# Thread: Simplifying a fraction with powers in it

1. ## Simplifying a fraction with powers in it

I have a question for which my answer does not tally with the proper one. I cannot figure out why. Here it is;

Simplify $(s^3 + t^2s) / s$

Now the answer I would give would be $s^2 + t^2s$, however the official answer is apparently just $s^2 + t^2$.

Why is this? Where am I going astray

2. ## Re: Simplifying a fraction with powers in it

Actually, I think I understand where I went wrong. I guess there is a rule saying I have to cancel out the 's' on both sides of the + sign?

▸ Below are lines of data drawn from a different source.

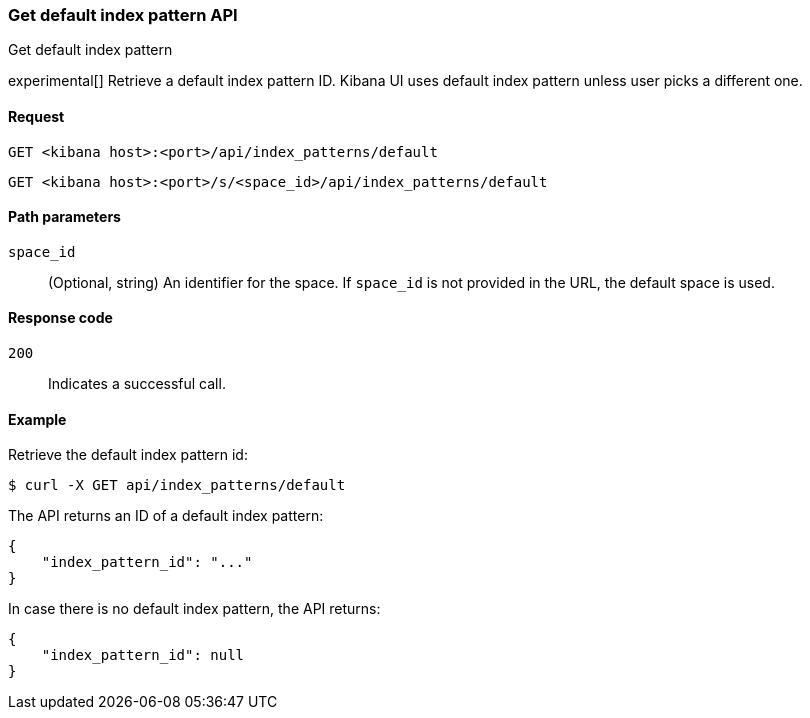 [[data-views-api-default-get]]
=== Get default index pattern API
++++
<titleabbrev>Get default index pattern</titleabbrev>
++++

experimental[] Retrieve a default index pattern ID. Kibana UI uses default index pattern unless user picks a different one.

[[data-views-api-default-get-request]]
==== Request

`GET <kibana host>:<port>/api/index_patterns/default`

`GET <kibana host>:<port>/s/<space_id>/api/index_patterns/default`

[[data-views-api-default-get-params]]
==== Path parameters

`space_id`::
(Optional, string) An identifier for the space. If `space_id` is not provided in the URL, the default space is used.

[[data-views-api-default-get-codes]]
==== Response code

`200`::
Indicates a successful call.

[[data-views-api-default-get-example]]
==== Example

Retrieve the default index pattern id:

[source,sh]
--------------------------------------------------
$ curl -X GET api/index_patterns/default
--------------------------------------------------
// KIBANA

The API returns an ID of a default index pattern:

[source,sh]
--------------------------------------------------
{
    "index_pattern_id": "..."
}
--------------------------------------------------

In case there is no default index pattern, the API returns:

[source,sh]
--------------------------------------------------
{
    "index_pattern_id": null
}
--------------------------------------------------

3. ## Re: Simplifying a fraction with powers in it

Originally Posted by Consumariat
I have a question for which my answer does not tally with the proper one. I cannot figure out why. Here it is;

Simplify $(s^3 + t^2s) / s$

Now the answer I would give would be $s^2 + t^2s$, however the official answer is apparently just $s^2 + t^2$.

Why is this? Where am I going astray
$\frac{(s^3 + t^2s) } {s}=\frac{s^3}{s}+\frac{t^2s}{s}=s^2 + t^2$

4. ## Re: Simplifying a fraction with powers in it

You can say that $\dfrac{a+b}{c} = \dfrac{a}{c} + \dfra\{b}{c}$.

In your case $a = s^3 , b = t^2s, c = s$ which gives $\dfrac{s^3+t^2s}{s} = \dfrac{s^3}{s} + \dfrac{t^2s}{s}$ and then s will cancel from both fractions

5. ## Re: Simplifying a fraction with powers in it

Thank you all for the help.